Covid-19

Majid Bekkas «Les décideurs doivent s’investir dans la paix, la solidarité, l’humanisme et la science»

via Lematin.ma

Majid Bekkas et ses enfants.

Malgré le confinement qui a bousculé la vie de beaucoup de gens, Majid Bekkas garde les pieds sur terre et parle avec sérénité et une profonde réflexion pour un avenir meilleur. Lui, qui n’arrête pas de bouger, avec ses instruments de prédilection (outar, oud et guitare), a trouvé un moment de bonheur dans son home studio, aux côtés de sa petite famille.

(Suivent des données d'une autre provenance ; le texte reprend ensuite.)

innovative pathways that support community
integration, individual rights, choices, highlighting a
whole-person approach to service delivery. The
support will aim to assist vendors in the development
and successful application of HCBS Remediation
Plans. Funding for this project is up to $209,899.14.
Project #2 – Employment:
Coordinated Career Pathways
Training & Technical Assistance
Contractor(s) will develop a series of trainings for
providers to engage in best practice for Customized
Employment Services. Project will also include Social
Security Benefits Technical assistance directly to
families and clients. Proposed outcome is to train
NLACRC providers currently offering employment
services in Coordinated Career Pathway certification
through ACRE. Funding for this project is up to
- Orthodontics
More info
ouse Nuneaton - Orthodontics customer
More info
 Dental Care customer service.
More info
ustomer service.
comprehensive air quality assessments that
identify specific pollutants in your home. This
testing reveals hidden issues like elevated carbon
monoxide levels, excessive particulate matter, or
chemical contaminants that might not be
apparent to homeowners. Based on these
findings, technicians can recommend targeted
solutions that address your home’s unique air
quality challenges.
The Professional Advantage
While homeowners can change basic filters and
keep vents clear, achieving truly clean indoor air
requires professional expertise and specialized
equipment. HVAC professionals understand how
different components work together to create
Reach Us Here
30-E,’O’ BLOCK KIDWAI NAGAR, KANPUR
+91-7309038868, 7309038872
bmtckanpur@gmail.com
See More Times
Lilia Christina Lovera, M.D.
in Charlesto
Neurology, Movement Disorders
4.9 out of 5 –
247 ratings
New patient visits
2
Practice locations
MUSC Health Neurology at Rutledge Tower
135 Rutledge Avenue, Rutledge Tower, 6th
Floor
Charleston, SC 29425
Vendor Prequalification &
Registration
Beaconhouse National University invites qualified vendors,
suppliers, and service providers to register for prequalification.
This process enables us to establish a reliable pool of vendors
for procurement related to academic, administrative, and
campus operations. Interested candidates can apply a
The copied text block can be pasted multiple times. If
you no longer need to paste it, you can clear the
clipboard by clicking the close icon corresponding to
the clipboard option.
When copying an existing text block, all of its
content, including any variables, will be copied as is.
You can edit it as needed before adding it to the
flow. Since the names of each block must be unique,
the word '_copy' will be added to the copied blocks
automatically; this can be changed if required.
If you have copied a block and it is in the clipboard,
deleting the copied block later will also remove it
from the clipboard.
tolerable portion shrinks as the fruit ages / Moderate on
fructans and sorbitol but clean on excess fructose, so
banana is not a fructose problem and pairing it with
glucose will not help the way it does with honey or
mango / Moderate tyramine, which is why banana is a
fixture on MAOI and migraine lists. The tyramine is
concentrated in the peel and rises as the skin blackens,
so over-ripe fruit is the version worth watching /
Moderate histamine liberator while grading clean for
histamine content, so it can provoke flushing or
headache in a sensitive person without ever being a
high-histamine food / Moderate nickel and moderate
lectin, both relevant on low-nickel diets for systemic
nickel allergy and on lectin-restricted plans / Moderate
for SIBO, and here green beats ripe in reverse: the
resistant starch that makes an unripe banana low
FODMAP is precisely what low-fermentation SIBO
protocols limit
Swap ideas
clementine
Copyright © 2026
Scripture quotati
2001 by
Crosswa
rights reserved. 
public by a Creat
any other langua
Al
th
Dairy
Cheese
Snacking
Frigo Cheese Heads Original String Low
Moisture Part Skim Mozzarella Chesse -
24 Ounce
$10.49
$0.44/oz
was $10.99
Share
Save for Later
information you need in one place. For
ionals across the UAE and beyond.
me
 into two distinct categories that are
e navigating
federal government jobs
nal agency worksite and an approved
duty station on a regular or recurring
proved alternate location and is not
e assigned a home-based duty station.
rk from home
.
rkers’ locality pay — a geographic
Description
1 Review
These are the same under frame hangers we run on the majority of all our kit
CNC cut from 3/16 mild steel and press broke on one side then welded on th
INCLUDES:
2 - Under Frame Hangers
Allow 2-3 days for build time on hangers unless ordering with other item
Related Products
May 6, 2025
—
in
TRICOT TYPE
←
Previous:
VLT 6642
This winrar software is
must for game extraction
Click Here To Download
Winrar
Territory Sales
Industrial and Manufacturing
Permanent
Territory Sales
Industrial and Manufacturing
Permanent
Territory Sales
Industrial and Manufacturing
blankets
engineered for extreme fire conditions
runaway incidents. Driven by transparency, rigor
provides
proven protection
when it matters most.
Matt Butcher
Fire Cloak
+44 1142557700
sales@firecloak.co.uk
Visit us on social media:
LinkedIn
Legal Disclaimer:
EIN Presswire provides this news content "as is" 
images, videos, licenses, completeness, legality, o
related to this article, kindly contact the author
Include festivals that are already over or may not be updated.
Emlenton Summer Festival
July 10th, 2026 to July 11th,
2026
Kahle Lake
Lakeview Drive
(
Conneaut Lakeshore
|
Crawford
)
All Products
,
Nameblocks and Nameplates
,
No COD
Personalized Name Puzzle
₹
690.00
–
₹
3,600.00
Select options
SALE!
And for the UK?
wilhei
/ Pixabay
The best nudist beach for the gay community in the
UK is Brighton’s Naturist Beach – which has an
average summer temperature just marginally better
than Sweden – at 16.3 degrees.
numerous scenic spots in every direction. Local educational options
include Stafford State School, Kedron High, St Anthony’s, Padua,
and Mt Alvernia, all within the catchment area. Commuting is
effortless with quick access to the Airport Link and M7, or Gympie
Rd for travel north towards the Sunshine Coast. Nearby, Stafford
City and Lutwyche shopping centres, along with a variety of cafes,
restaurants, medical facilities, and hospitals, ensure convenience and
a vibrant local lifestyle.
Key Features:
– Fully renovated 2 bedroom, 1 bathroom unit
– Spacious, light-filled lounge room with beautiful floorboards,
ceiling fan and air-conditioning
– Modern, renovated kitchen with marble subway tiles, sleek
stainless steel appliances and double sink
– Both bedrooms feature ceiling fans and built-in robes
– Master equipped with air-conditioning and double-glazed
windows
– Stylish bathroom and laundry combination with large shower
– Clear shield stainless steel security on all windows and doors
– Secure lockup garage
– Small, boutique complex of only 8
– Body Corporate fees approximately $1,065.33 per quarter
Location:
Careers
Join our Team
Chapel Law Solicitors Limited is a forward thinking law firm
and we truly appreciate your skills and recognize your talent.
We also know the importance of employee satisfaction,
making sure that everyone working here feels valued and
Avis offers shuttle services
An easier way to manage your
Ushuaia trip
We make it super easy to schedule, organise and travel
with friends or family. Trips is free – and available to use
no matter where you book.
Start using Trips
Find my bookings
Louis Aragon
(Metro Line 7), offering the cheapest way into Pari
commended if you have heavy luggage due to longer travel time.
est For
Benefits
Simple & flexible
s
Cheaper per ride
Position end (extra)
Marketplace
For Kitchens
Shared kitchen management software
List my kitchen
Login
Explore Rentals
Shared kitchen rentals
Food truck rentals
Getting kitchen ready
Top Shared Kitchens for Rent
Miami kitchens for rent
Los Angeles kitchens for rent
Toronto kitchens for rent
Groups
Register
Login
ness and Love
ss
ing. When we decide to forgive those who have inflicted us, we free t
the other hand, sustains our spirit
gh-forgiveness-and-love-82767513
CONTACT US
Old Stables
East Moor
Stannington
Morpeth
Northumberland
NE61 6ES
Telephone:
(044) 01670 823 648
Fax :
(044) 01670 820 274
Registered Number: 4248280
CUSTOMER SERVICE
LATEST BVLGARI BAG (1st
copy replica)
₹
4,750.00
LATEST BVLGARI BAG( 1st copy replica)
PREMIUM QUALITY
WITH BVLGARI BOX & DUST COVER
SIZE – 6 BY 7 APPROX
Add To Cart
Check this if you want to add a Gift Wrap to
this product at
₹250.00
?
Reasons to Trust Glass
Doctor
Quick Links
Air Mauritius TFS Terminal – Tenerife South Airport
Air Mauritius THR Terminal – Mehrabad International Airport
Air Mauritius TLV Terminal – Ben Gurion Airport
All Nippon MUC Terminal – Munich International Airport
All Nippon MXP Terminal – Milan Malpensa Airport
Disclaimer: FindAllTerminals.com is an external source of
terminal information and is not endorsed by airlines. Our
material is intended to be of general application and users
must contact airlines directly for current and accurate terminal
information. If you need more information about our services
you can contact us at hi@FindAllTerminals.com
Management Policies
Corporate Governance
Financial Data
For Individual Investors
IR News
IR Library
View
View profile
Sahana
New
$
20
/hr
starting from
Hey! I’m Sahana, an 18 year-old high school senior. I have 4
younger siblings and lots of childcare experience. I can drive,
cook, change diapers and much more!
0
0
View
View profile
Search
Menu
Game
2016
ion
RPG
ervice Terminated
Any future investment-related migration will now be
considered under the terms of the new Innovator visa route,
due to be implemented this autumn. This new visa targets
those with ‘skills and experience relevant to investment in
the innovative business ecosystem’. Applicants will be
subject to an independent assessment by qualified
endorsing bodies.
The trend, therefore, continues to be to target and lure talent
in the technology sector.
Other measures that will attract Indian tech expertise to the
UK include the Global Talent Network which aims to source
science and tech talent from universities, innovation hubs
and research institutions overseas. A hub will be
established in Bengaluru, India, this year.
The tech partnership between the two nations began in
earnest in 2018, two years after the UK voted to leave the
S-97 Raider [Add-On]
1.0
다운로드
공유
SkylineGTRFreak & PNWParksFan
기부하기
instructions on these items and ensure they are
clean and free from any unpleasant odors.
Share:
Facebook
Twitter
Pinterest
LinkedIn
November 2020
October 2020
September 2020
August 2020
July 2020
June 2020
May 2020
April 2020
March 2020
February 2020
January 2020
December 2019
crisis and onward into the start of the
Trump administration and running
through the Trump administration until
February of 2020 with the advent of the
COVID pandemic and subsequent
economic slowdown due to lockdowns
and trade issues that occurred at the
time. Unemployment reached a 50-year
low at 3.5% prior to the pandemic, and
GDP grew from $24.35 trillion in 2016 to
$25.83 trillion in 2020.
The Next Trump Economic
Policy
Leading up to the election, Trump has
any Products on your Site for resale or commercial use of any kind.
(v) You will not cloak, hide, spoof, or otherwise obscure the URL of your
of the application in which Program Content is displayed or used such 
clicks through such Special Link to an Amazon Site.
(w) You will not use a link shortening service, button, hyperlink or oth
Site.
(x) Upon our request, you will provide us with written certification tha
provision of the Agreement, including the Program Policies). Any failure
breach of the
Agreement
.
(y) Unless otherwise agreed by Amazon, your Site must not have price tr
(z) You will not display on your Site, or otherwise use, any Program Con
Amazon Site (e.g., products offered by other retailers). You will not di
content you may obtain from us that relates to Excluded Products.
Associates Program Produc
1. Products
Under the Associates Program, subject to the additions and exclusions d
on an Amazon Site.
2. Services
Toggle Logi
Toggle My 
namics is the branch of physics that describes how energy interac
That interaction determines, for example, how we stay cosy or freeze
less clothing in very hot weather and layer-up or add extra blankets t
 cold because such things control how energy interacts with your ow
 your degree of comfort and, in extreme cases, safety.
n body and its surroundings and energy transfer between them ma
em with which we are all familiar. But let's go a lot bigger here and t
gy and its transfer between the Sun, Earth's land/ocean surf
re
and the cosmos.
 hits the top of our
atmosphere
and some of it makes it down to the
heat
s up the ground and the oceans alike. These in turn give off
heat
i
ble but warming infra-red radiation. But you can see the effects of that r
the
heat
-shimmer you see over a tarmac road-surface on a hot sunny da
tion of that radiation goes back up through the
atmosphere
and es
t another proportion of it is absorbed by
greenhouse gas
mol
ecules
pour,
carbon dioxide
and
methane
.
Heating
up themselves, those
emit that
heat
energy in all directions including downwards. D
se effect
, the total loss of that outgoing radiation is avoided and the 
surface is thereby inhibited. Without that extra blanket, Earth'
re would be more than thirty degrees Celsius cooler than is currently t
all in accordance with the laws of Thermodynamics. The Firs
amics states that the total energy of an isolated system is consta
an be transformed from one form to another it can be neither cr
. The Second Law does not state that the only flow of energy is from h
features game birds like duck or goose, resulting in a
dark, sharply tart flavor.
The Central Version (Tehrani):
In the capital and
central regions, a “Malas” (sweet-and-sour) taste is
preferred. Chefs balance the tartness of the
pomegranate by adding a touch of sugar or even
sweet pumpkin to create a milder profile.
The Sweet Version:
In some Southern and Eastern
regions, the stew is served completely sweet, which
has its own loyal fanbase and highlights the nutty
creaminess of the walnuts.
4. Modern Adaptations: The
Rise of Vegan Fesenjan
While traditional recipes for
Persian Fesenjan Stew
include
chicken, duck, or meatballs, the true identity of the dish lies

«Je passe la plupart du temps du confinement dans mon home studio, à enregistrer de nouveaux morceaux ou bien à ajouter les dernières touches d’arrangement et de mixage à certains morceaux déjà enregistrés. Je profite également de ce temps pour écouter certaines musiques (jazz et musique africaine). En dehors de la musique, je m’occupe de mes canaris, dont je fais l’élevage». Toutefois, Majid est resté très attentif à cette période de confinement sanitaire pour lutter contre la propagation du Covid-19. Ainsi, il a vite été séduit par un poème sur le coronavirus, qu’il a lu sur Facebook, signé par son ami Kaiss Ben Yahya. «J’ai énormément aimé la façon dont Kaiss a décrit notre comportement. Ainsi, je lui ai demandé si je pouvais faire de la musique sur ce texte. Il a apprécié l’idée, et cela a donné naissance à une nouvelle chanson intitulée “Face à l’inconnu”. Donc, j’ai fait les arrangements et je l’ai chantée avec le chœur, constitué de mon fils Moncef et ma fille Asmaa Bekkas. Car ce confinement m’a permis de découvrir les capacités artistiques de mes enfants. C’est la première fois que je collabore avec eux. Voilà un côté positif dont je me réjouis».La chanson a donné lieu à une belle mélodie qui renferme plein de messages. Celui de Bekkas est d’aider son pays en respectant les consignes pour pouvoir vraiment sortir la tête haute de cette pandémie. Son slogan est «restez chez vous pour sauver des vies, pour sauver votre vie, la vie de votre famille, de vos proches, la vie des Marocains», supplie-t-il ses concitoyens. En revanche, l’artiste Majid pense que cette période exceptionnelle laissera des traces lumineuses chez nous et nous poussera à bien en retenir les leçons. «L’être humain est faible. Donc, restons modestes et gardons les pieds sur terre. Il faut rester solidaires, penser à l’autre, au vivre ensemble et garder notre côté humain comme vertu. Les décideurs et les politiques doivent s’investir dans la paix, la solidarité, l’humanisme et la science en vue de bâtir un monde pacifique, plutôt que de le détruire en fabriquant les armes de destruction massive», renchérit Bekkas.